Aucune autre œuvre n’a expliqué pourquoi, devant l’énorme croissance de la productivité du travail, qui pourrait favoriser l’humanité dans son ensemble, les inégalités sociales et les privations augmentent, et l’accumulation se manifeste de plus en plus, comme Marx l’a expliqué, de richesses fabuleuses à un pôle, et la pauvreté, la misère et la dégradation à l’autre.

La bourgeoisie et ses représentants continueront à fulminer contre « Le Capital » et ses conclusions révolutionnaires. Mais les faits sont des choses têtues.

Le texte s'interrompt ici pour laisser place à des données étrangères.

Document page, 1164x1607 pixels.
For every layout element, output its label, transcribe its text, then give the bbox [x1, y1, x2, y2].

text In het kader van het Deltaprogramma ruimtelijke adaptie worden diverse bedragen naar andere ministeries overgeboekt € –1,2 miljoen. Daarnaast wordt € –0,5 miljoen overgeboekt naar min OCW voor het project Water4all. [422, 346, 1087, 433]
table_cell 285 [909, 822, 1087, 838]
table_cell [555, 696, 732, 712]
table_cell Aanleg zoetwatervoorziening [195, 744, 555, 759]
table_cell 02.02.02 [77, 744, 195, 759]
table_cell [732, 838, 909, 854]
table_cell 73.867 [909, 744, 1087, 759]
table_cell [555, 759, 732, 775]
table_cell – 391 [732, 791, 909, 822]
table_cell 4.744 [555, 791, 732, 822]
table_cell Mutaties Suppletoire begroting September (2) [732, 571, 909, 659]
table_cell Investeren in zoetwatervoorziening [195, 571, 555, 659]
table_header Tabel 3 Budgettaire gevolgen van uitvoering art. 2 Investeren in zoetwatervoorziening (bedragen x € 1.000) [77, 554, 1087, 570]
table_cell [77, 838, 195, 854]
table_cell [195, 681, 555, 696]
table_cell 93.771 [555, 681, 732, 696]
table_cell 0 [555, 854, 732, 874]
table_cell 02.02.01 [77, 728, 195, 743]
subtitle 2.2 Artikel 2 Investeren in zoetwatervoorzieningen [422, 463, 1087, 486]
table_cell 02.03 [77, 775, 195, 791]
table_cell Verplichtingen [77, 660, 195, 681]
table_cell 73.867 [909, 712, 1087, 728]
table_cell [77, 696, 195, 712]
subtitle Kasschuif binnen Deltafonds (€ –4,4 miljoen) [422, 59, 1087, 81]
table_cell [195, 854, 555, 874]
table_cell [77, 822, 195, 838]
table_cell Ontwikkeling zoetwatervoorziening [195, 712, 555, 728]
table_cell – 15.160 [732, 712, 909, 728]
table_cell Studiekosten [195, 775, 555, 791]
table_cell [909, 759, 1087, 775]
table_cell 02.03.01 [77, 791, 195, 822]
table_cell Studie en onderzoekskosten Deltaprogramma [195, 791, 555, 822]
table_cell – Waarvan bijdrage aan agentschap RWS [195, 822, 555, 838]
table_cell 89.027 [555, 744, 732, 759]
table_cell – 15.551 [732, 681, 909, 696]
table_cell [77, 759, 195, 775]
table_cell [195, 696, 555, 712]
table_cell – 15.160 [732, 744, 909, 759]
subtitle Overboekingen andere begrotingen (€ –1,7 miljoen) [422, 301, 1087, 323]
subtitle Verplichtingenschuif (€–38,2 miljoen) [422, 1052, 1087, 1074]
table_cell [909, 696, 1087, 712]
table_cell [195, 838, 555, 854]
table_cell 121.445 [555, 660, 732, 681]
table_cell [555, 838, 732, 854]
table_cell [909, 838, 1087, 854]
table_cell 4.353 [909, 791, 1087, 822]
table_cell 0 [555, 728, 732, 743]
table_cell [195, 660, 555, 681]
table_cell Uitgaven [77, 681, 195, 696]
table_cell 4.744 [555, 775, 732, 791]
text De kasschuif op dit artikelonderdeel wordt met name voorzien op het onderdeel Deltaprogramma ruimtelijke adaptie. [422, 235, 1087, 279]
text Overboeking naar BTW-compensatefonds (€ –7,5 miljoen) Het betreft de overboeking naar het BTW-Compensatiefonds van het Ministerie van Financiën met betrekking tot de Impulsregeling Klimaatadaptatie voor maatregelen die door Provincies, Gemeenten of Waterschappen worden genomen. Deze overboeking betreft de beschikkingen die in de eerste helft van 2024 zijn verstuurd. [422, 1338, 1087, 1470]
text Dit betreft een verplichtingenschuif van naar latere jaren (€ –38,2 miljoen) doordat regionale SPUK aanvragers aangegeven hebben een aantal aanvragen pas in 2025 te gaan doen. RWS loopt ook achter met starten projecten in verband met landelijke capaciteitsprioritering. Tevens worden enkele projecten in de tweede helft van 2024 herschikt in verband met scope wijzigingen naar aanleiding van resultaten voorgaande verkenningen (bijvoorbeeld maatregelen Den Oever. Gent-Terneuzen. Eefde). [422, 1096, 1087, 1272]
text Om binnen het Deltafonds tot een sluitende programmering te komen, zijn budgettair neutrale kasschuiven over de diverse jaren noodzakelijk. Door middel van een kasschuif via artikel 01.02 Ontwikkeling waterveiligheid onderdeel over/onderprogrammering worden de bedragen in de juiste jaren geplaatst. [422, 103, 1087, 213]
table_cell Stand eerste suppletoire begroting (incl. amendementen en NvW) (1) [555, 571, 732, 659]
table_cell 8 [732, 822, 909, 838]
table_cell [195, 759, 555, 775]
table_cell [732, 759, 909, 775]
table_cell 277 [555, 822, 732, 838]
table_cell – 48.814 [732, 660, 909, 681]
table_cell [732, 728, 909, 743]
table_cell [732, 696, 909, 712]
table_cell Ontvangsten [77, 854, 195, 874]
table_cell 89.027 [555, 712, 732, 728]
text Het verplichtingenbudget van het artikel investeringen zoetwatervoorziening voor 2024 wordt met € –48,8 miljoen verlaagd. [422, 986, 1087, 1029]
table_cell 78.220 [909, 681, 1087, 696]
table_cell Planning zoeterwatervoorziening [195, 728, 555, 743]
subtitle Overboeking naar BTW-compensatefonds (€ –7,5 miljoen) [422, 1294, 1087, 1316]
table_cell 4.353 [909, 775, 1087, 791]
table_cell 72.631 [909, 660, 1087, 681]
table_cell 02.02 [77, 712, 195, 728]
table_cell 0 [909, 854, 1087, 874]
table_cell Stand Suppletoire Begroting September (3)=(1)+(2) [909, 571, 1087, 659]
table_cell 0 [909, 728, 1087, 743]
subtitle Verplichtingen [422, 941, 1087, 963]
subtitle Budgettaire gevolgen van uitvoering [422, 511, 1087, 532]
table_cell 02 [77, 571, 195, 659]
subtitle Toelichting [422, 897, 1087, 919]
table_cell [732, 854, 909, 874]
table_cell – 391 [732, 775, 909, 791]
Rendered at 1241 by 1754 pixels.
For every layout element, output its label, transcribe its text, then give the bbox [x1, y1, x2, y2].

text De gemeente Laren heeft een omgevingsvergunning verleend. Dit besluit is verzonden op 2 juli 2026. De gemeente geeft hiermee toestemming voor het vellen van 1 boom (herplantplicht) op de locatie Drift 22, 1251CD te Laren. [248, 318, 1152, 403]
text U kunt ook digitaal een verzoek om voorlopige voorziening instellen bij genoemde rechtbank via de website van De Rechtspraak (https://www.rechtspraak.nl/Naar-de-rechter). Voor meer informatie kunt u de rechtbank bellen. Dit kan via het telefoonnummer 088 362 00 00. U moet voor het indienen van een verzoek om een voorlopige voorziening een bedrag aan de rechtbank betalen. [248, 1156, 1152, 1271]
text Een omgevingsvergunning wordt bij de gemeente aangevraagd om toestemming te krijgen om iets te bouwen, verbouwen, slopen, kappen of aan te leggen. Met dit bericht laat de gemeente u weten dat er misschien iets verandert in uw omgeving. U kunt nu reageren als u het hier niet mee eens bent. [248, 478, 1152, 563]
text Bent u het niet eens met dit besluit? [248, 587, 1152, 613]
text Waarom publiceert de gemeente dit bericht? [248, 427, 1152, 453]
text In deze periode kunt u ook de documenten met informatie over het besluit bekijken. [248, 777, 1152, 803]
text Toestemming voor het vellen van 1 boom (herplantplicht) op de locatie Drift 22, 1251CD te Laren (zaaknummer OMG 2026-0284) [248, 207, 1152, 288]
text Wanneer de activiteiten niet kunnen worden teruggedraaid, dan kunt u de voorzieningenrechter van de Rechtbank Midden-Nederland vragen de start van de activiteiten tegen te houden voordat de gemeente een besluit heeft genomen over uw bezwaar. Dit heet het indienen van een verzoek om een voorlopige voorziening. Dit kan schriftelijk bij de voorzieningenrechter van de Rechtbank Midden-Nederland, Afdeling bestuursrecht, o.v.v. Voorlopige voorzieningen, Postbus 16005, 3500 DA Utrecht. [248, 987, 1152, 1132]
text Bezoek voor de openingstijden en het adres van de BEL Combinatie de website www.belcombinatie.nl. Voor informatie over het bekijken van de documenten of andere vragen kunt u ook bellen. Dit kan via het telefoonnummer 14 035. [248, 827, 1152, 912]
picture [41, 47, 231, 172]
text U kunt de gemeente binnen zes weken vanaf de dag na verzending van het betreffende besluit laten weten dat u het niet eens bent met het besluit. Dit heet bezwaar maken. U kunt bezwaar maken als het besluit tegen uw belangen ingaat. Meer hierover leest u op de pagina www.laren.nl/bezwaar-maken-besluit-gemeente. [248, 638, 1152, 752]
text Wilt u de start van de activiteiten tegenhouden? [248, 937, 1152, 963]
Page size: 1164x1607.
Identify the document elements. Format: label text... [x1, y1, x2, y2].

Les travailleurs et les jeunes qui luttent contre le fonctionnement du système capitaliste analysé par Marx trouveront dans Le Capital le guide le plus sûr pour comprendre ce qui les attend, ainsi que la base d’une orientation et d’une perspective scientifiques.

Cependant, l’assimilation d’un tel travail n’est pas facile. Comme Marx lui-même l’a expliqué, il n’y a pas de voie royale vers la science. Il y faut des efforts. Mais les récompenses pour un tel effort sont riches et durables. Ceux qui lisent Le Capital seront armés non seulement d’une compréhension de la source des problèmes immenses et croissants auxquels ils font face, mais en plus ils seront armés d’une perspective sur laquelle ils peuvent fonder leur combat. Ils rencontreront également l’un des chefs-d’œuvre de la littérature mondiale. Personne, à part Shakespeare, n’a contribué autant au développement de la langue.

Par conséquent, que le 150 anniversaire de sa publication soit l’occasion d’une étude renouvelée du Capital, afin de réaliser la perspective qu’elle avance : la création d’une société véritablement humaine fondée sur la propriété commune des moyens de production créés par le travail, dans lequel l’exploitation est consignée au musée et dans laquelle, selon les termes du Manifeste communiste, au lieu de la société bourgeoise avec ses classes et ses antagonismes de classe « nous aurons une association dans laquelle le libre développement de chacun est la condition du libre développement de tous ».